We've all been there. An impatient delivery driver rings your doorbell and disappears before you can answer. If you're lucky, the item will be left on the doorstep and you'll get there before someone steals it.
Otherwise you may have to arrange redelivery – which can take several days – or go out of your way to pick up the item, which somewhat defeats the object of delivery.
Another scenario is that the doorbell rings just as you take a 'natural break,' as the Tour de France commentators put it.
Domino's new call on arrival service makes an automated phone call to customers when the delivery driver is approximately two minutes away.
This benefits customers, as they can be ready to take delivery and get stuck into their pizza as soon as possible.
It should also mean drivers spend less time waiting for doors to be answered, which means they can get to the next customer sooner (so they get a fresher pizza), and ultimately make more deliveries in a given time. Domino's drivers are apparently paid by the hour, so at least initially the benefit of that increased productivity accrues to franchisees.

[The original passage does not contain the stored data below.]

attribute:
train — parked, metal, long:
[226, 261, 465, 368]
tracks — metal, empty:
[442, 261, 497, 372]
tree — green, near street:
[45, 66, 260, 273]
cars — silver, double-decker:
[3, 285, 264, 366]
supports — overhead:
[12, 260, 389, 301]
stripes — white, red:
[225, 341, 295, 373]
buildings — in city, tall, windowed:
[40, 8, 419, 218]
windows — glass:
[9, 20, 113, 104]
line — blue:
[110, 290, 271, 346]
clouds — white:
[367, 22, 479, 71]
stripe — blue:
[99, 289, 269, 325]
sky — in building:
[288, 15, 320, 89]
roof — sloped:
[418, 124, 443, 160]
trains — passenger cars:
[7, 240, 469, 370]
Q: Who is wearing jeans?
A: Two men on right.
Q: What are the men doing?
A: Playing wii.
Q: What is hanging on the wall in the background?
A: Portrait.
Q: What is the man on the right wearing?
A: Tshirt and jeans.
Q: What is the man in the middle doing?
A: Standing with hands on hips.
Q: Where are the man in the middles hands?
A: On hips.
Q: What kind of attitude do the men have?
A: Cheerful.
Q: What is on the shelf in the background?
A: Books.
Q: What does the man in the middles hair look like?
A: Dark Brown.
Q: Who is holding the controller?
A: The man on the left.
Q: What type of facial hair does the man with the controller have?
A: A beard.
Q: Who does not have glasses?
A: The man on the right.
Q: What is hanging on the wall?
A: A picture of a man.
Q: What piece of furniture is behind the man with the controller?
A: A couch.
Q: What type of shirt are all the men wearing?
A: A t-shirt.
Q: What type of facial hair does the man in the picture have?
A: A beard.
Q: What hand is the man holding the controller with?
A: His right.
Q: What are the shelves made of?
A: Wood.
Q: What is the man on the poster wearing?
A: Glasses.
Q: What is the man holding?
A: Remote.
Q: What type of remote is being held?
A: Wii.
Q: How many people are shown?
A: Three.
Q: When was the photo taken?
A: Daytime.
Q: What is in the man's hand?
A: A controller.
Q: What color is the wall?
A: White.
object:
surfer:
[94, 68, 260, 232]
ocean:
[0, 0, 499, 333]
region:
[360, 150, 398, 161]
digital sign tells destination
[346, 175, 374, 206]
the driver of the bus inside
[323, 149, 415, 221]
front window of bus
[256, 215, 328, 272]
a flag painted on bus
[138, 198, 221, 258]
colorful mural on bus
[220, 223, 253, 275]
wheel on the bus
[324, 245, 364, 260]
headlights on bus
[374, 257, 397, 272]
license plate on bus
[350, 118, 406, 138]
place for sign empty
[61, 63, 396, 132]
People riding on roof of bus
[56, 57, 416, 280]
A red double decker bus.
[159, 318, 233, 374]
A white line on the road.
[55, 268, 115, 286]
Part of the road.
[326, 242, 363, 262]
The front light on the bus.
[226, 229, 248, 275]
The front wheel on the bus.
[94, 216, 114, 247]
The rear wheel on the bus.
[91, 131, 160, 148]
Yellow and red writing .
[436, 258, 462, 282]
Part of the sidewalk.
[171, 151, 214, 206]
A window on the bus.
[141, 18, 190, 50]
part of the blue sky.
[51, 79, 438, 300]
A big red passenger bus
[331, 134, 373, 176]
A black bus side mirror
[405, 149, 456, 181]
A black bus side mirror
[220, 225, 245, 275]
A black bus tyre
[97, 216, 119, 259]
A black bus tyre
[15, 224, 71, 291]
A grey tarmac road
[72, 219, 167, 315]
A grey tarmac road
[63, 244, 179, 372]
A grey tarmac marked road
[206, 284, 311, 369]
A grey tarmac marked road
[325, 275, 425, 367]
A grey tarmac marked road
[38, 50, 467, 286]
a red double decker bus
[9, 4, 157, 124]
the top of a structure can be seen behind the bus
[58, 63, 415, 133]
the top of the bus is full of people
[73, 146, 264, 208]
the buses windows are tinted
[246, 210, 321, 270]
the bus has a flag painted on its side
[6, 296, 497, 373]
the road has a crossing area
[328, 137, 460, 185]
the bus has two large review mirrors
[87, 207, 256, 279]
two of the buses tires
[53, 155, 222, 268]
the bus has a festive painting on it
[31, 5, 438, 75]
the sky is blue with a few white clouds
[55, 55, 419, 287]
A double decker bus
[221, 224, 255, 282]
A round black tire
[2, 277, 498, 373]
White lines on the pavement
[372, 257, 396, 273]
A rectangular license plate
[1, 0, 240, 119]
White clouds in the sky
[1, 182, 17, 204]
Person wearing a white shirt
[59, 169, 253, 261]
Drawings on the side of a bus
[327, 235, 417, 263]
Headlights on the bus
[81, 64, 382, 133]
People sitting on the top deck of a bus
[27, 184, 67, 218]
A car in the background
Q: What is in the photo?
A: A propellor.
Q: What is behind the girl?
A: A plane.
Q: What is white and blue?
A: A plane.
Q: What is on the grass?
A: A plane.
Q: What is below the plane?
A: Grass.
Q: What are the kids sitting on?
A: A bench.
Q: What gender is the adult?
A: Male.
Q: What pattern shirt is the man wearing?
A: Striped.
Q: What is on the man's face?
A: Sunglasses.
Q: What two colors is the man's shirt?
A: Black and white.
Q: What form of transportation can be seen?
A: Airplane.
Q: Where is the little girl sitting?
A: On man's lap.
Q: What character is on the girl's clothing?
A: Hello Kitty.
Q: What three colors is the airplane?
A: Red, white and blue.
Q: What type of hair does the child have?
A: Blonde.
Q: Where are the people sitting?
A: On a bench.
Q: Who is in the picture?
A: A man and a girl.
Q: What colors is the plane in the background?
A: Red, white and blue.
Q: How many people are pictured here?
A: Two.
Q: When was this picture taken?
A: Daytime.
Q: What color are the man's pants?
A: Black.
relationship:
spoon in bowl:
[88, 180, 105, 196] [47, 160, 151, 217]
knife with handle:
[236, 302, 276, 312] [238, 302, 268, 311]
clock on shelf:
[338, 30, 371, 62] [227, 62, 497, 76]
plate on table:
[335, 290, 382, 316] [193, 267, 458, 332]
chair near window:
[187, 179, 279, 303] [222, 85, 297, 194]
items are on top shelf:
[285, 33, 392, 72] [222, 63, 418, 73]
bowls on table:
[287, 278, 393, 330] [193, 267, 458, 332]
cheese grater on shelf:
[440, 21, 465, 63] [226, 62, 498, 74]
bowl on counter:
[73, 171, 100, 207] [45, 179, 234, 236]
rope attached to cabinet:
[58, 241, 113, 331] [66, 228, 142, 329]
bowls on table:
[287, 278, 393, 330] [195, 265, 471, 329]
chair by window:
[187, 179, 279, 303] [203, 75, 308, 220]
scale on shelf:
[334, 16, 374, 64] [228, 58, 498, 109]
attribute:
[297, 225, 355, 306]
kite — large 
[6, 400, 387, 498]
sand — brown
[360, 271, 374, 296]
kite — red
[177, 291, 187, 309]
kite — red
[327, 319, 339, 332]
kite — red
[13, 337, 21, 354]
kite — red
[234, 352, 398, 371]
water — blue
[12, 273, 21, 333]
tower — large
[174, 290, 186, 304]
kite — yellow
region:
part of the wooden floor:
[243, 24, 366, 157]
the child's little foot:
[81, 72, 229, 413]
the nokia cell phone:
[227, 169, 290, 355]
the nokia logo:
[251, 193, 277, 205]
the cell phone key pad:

Domino's Australia and New Zealand CEO Nick Knight said "We know that time is the enemy of food, which means every minute counts when delivering safe, piping hot pizza.

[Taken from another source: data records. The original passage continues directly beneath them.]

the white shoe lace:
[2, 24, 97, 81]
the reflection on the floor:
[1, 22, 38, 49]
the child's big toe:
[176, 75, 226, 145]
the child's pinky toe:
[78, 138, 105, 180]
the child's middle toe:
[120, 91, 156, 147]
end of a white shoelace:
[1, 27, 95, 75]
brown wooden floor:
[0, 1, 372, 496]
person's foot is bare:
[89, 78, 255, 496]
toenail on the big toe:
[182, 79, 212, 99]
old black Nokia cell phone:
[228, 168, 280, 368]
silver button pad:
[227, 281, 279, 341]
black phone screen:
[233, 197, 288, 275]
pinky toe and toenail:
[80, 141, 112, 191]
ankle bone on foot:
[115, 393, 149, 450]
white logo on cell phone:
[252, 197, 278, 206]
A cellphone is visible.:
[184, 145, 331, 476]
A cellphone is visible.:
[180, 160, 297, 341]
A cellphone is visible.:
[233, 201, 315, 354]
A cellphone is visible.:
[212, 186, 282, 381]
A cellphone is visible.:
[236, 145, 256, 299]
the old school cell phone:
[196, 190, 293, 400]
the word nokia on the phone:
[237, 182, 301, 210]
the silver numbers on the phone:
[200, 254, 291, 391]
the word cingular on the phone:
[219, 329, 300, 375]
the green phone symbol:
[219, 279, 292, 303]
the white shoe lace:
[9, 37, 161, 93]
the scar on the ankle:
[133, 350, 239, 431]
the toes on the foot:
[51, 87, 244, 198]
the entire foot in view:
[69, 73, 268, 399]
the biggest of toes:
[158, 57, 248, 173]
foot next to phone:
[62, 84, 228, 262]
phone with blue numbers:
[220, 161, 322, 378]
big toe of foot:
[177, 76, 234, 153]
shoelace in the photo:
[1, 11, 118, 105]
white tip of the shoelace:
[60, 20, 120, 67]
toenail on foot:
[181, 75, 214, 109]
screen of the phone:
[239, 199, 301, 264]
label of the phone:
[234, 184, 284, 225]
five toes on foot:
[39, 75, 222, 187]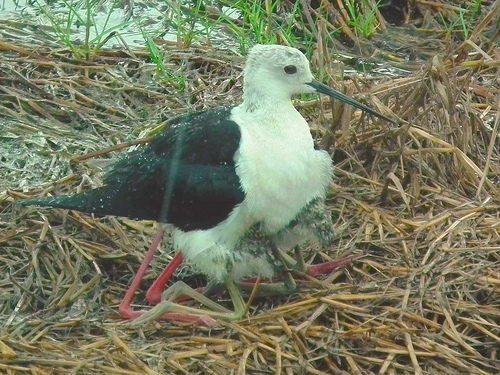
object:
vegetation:
[381, 151, 497, 368]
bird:
[14, 43, 396, 319]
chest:
[239, 106, 334, 217]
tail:
[13, 172, 148, 220]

"Ultimately, the longer a customer has to wait to bite into their first slice of pizza, the lower their satisfaction with the meal.

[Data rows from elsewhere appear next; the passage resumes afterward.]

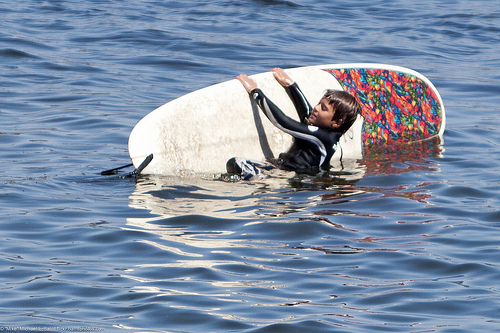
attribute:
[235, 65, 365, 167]
kid — smiling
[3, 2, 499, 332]
water — blue, calm, reflecting, wavy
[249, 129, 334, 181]
wetsuit — black, white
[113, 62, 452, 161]
surfboard — colorful, white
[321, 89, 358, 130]
hair — brown, wet, black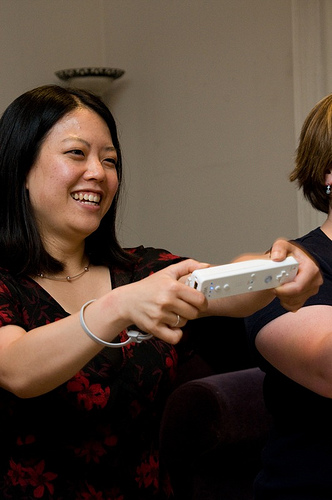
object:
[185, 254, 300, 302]
controller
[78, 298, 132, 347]
strap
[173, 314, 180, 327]
ring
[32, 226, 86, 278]
necklace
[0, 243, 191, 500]
shirt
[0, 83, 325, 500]
woman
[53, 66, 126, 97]
light fixture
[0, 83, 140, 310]
hair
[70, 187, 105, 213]
mouth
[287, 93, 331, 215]
hair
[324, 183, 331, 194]
earring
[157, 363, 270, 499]
chair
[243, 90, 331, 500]
women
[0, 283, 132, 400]
arm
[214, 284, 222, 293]
buttons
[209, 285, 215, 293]
light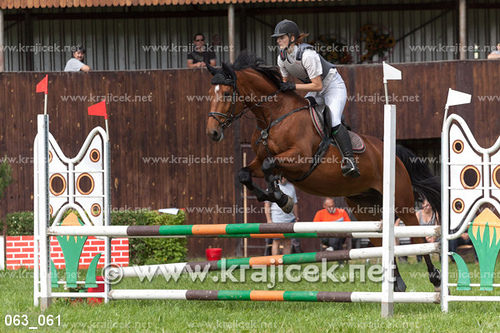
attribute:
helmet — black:
[271, 17, 301, 39]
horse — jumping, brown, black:
[202, 57, 441, 293]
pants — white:
[325, 65, 348, 121]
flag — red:
[85, 95, 110, 118]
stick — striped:
[50, 220, 383, 237]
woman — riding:
[271, 18, 360, 178]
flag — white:
[446, 89, 473, 107]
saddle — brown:
[307, 102, 367, 154]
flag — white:
[383, 59, 402, 84]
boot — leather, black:
[331, 123, 360, 173]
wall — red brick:
[7, 233, 131, 273]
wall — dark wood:
[3, 0, 251, 12]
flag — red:
[37, 76, 51, 93]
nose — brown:
[208, 126, 222, 146]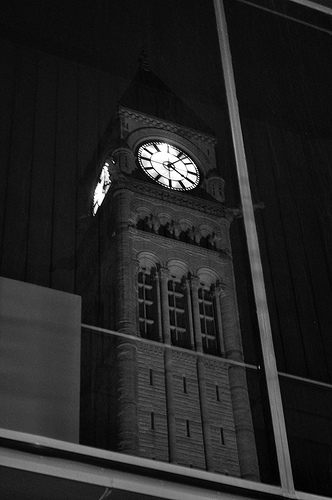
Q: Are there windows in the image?
A: Yes, there is a window.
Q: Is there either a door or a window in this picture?
A: Yes, there is a window.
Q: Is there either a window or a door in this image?
A: Yes, there is a window.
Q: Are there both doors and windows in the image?
A: No, there is a window but no doors.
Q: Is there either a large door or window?
A: Yes, there is a large window.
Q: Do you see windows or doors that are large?
A: Yes, the window is large.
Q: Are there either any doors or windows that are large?
A: Yes, the window is large.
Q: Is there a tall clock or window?
A: Yes, there is a tall window.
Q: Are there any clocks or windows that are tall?
A: Yes, the window is tall.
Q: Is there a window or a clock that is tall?
A: Yes, the window is tall.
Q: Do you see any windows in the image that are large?
A: Yes, there is a large window.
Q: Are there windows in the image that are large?
A: Yes, there is a window that is large.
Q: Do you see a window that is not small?
A: Yes, there is a large window.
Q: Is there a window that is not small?
A: Yes, there is a large window.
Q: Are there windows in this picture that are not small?
A: Yes, there is a large window.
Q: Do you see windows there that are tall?
A: Yes, there is a tall window.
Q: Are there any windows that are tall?
A: Yes, there is a window that is tall.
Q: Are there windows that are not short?
A: Yes, there is a tall window.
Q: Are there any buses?
A: No, there are no buses.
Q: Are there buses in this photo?
A: No, there are no buses.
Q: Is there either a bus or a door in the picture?
A: No, there are no buses or doors.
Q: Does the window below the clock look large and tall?
A: Yes, the window is large and tall.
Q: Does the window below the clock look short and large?
A: No, the window is large but tall.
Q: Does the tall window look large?
A: Yes, the window is large.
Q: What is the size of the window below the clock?
A: The window is large.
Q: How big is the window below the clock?
A: The window is large.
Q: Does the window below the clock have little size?
A: No, the window is large.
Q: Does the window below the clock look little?
A: No, the window is large.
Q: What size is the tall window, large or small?
A: The window is large.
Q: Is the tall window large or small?
A: The window is large.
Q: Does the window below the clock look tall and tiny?
A: No, the window is tall but large.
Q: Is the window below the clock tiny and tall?
A: No, the window is tall but large.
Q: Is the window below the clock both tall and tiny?
A: No, the window is tall but large.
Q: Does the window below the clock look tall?
A: Yes, the window is tall.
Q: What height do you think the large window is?
A: The window is tall.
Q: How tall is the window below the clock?
A: The window is tall.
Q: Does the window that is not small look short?
A: No, the window is tall.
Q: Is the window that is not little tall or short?
A: The window is tall.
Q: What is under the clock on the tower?
A: The window is under the clock.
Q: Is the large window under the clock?
A: Yes, the window is under the clock.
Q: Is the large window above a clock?
A: No, the window is under a clock.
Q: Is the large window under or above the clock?
A: The window is under the clock.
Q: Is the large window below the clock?
A: Yes, the window is below the clock.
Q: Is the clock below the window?
A: No, the window is below the clock.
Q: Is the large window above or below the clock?
A: The window is below the clock.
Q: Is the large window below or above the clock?
A: The window is below the clock.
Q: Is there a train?
A: No, there are no trains.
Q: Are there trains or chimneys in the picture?
A: No, there are no trains or chimneys.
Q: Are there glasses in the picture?
A: No, there are no glasses.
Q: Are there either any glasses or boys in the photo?
A: No, there are no glasses or boys.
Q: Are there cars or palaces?
A: No, there are no cars or palaces.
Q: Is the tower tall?
A: Yes, the tower is tall.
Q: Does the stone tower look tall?
A: Yes, the tower is tall.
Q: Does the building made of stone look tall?
A: Yes, the tower is tall.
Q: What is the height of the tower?
A: The tower is tall.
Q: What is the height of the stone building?
A: The tower is tall.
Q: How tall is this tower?
A: The tower is tall.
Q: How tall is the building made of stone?
A: The tower is tall.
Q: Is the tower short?
A: No, the tower is tall.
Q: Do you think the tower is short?
A: No, the tower is tall.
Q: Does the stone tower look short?
A: No, the tower is tall.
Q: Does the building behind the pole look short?
A: No, the tower is tall.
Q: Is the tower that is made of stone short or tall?
A: The tower is tall.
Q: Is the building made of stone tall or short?
A: The tower is tall.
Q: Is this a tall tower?
A: Yes, this is a tall tower.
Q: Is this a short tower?
A: No, this is a tall tower.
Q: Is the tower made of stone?
A: Yes, the tower is made of stone.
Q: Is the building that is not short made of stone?
A: Yes, the tower is made of stone.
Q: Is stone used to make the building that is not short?
A: Yes, the tower is made of stone.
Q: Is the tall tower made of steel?
A: No, the tower is made of stone.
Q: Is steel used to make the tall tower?
A: No, the tower is made of stone.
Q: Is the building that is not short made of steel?
A: No, the tower is made of stone.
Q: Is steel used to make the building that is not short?
A: No, the tower is made of stone.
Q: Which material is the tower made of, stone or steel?
A: The tower is made of stone.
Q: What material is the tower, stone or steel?
A: The tower is made of stone.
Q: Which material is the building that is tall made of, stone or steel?
A: The tower is made of stone.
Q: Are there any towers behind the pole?
A: Yes, there is a tower behind the pole.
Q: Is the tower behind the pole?
A: Yes, the tower is behind the pole.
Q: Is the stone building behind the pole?
A: Yes, the tower is behind the pole.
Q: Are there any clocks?
A: Yes, there is a clock.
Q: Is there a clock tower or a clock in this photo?
A: Yes, there is a clock.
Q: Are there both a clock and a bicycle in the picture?
A: No, there is a clock but no bicycles.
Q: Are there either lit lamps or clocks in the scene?
A: Yes, there is a lit clock.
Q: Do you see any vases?
A: No, there are no vases.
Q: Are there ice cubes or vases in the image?
A: No, there are no vases or ice cubes.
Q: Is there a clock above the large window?
A: Yes, there is a clock above the window.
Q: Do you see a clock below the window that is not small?
A: No, the clock is above the window.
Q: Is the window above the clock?
A: No, the clock is above the window.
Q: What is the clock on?
A: The clock is on the tower.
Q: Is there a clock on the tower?
A: Yes, there is a clock on the tower.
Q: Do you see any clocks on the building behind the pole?
A: Yes, there is a clock on the tower.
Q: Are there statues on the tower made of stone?
A: No, there is a clock on the tower.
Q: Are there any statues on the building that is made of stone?
A: No, there is a clock on the tower.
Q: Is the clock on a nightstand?
A: No, the clock is on the tower.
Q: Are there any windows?
A: Yes, there is a window.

He said the system is installed on every Domino's delivery vehicle in Australia, and places the call 600m from the delivery address
"For customers, this could mean providing enough notice to come downstairs if they live in an apartment building, to put the porch light on so their house can easily be located, to restrain their dog, prepare their payment method, or simply make sure they are dressed appropriately. Trust me, we've seen it all!", he explained.